A animação brasileira tem talento, tem escola e tem festival de sobra. O que falta é vitrine que junte tudo isso na frente de quem decide, distribuidor, comprador de streaming, comissão de fundo. O ANIMAGE tenta ser essa vitrine, e a edição de 2026 acabou de divulgar a seleção.

Os números dão a dimensão. Foram 3.259 filmes inscritos, de 108 países, dos quais o festival escolheu 10 longas e 116 curtas para a 16ª edição, que acontece em Recife entre 20 e 29 de novembro.

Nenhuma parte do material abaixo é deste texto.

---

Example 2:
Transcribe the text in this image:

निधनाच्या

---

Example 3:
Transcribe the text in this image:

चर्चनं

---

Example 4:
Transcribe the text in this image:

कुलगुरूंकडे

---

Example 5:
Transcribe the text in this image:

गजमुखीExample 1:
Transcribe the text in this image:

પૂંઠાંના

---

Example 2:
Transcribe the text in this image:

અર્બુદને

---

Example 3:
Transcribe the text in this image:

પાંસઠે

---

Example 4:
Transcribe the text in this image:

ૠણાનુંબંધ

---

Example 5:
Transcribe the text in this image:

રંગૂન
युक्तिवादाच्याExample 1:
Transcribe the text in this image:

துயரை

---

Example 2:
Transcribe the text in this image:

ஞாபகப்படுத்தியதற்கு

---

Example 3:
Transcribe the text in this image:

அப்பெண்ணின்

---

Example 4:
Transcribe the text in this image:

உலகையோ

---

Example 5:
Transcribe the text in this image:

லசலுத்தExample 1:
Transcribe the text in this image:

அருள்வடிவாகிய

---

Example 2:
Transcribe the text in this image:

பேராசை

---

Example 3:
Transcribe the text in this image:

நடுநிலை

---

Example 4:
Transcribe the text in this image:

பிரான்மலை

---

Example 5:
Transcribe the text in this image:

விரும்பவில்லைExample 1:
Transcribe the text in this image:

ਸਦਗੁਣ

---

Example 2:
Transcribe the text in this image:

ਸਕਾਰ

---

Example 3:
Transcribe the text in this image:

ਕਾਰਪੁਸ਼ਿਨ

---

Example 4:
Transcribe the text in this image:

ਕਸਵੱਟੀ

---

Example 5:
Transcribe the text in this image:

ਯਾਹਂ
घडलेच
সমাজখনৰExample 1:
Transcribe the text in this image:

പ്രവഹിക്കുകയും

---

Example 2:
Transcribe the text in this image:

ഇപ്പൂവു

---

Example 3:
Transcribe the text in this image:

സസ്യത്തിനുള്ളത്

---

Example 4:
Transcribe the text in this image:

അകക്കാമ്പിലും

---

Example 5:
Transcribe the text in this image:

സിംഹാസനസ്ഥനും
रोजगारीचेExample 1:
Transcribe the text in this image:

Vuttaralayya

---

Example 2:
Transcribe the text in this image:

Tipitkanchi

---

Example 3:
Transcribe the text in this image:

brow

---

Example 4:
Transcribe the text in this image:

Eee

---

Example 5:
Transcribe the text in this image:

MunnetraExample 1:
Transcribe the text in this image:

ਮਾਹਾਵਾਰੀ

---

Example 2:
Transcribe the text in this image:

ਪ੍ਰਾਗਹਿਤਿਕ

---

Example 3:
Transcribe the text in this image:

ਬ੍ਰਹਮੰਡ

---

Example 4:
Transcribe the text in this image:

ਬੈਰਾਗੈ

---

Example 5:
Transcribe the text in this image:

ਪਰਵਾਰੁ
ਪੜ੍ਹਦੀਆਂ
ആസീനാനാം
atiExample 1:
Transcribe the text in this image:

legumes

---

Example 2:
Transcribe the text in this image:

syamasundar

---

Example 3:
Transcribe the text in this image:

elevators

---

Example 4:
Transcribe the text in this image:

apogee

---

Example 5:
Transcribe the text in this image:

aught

Para um festival de nicho, sediado no Nordeste, atrair mais de três mil inscrições internacionais não é pouco.

A novidade estrutural é a Sessão Petrobras, uma competição de longas-metragens que entra na programação oficial ao lado da tradicional mostra de curtas. Isso importa porque longa de animação é o formato mais caro e mais difícil de financiar no Brasil, e ter uma competição dedicada dá visibilidade a projetos que geralmente ficam anos parados esperando dinheiro. Entre os selecionados está um novo trabalho de Otto Guerra, um dos nomes históricos da animação autoral do país.

O festival também roda o ANIMAGE Conecta, um espaço de mercado onde projetos em desenvolvimento apresentam para produtores e investidores. É a parte que menos aparece na cobertura, mas é onde negócio de verdade acontece. Vale lembrar que o setor depende disso, como mostrou o longo caminho de um longa nacional de ficção científica animada.

Para quem trabalha ou estuda animação, vale acompanhar a lista completa e, se der, ir a Recife em novembro. Festival não é só premiação, é o lugar onde se descobre com quem trabalhar no próximo projeto. E para o setor, quanto mais forte o ANIMAGE fica, mais fácil defender que animação brasileira merece política pública estável.